-------- MATERIAL PROVIDED --------

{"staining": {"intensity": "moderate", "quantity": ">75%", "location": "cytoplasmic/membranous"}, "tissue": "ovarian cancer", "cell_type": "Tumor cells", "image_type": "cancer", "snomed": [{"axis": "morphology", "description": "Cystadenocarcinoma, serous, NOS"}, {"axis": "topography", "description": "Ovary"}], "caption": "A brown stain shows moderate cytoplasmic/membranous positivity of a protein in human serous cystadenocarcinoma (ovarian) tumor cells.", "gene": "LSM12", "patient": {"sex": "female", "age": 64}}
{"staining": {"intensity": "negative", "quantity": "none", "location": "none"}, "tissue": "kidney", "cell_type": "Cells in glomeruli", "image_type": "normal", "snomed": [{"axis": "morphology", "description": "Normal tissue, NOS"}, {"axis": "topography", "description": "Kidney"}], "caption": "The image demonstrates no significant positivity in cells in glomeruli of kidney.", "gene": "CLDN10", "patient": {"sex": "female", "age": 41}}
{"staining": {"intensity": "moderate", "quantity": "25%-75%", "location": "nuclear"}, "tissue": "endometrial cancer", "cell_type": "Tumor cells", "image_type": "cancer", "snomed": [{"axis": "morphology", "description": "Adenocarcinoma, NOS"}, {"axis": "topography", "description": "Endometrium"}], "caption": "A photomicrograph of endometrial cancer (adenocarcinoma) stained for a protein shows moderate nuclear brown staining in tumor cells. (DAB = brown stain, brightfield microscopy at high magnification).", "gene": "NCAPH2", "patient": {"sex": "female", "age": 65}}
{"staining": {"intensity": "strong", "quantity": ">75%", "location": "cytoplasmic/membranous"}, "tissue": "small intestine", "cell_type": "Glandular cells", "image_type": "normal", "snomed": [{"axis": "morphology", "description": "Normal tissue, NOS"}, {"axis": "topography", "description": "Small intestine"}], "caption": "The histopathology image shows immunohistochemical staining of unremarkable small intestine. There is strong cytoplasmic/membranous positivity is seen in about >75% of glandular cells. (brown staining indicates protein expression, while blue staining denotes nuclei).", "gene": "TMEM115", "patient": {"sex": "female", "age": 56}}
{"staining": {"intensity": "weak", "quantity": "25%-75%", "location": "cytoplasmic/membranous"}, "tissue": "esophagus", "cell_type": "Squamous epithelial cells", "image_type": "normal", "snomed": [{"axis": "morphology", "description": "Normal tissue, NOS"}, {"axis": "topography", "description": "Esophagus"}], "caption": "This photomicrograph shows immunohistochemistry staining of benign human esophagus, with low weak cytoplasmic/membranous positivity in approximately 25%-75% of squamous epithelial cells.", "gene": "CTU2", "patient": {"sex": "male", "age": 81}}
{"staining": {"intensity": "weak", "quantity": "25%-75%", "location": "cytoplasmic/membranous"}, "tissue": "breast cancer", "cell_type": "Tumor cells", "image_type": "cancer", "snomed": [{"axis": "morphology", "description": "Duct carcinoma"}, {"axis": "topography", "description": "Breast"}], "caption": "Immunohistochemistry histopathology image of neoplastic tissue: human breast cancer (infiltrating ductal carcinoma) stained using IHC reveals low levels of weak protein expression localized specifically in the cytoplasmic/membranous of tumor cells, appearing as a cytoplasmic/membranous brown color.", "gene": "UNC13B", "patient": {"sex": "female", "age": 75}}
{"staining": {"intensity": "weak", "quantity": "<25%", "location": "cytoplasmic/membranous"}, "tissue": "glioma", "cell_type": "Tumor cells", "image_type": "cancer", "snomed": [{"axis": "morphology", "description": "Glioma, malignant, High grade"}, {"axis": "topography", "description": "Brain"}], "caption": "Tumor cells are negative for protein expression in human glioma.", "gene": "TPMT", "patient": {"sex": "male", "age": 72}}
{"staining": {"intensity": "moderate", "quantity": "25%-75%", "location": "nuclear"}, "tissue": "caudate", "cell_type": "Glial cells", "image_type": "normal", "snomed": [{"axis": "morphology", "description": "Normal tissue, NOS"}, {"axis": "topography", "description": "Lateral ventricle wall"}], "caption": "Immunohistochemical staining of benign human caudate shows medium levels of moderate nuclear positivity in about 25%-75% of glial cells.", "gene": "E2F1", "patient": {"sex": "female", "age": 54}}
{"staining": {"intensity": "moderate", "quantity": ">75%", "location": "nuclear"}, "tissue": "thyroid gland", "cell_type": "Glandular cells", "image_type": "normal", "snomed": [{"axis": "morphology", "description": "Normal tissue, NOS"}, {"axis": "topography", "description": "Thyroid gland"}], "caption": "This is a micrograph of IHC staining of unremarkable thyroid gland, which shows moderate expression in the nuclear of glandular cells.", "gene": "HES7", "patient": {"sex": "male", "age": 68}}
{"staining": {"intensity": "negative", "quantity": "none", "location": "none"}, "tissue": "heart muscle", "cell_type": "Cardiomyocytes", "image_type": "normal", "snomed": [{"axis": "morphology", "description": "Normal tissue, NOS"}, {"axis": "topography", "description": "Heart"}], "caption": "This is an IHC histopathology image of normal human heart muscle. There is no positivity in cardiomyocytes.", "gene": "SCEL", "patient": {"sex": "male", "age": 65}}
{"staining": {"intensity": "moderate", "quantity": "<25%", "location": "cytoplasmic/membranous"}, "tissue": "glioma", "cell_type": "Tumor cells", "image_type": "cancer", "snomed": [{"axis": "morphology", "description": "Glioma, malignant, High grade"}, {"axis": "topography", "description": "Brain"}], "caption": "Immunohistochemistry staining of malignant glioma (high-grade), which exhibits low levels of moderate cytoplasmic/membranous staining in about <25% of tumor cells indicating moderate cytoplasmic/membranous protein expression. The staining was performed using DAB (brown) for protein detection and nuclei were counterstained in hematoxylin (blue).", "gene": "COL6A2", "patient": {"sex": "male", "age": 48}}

--------

REQUIREMENT: A word-for-word copy of the lines above from the one with "histopathology image shows" through the one with "image of neoplastic", inclusive, is the only output wanted.

EXERCISE SOLUTION:
{"staining": {"intensity": "strong", "quantity": ">75%", "location": "cytoplasmic/membranous"}, "tissue": "small intestine", "cell_type": "Glandular cells", "image_type": "normal", "snomed": [{"axis": "morphology", "description": "Normal tissue, NOS"}, {"axis": "topography", "description": "Small intestine"}], "caption": "The histopathology image shows immunohistochemical staining of unremarkable small intestine. There is strong cytoplasmic/membranous positivity is seen in about >75% of glandular cells. (brown staining indicates protein expression, while blue staining denotes nuclei).", "gene": "TMEM115", "patient": {"sex": "female", "age": 56}}
{"staining": {"intensity": "weak", "quantity": "25%-75%", "location": "cytoplasmic/membranous"}, "tissue": "esophagus", "cell_type": "Squamous epithelial cells", "image_type": "normal", "snomed": [{"axis": "morphology", "description": "Normal tissue, NOS"}, {"axis": "topography", "description": "Esophagus"}], "caption": "This photomicrograph shows immunohistochemistry staining of benign human esophagus, with low weak cytoplasmic/membranous positivity in approximately 25%-75% of squamous epithelial cells.", "gene": "CTU2", "patient": {"sex": "male", "age": 81}}
{"staining": {"intensity": "weak", "quantity": "25%-75%", "location": "cytoplasmic/membranous"}, "tissue": "breast cancer", "cell_type": "Tumor cells", "image_type": "cancer", "snomed": [{"axis": "morphology", "description": "Duct carcinoma"}, {"axis": "topography", "description": "Breast"}], "caption": "Immunohistochemistry histopathology image of neoplastic tissue: human breast cancer (infiltrating ductal carcinoma) stained using IHC reveals low levels of weak protein expression localized specifically in the cytoplasmic/membranous of tumor cells, appearing as a cytoplasmic/membranous brown color.", "gene": "UNC13B", "patient": {"sex": "female", "age": 75}}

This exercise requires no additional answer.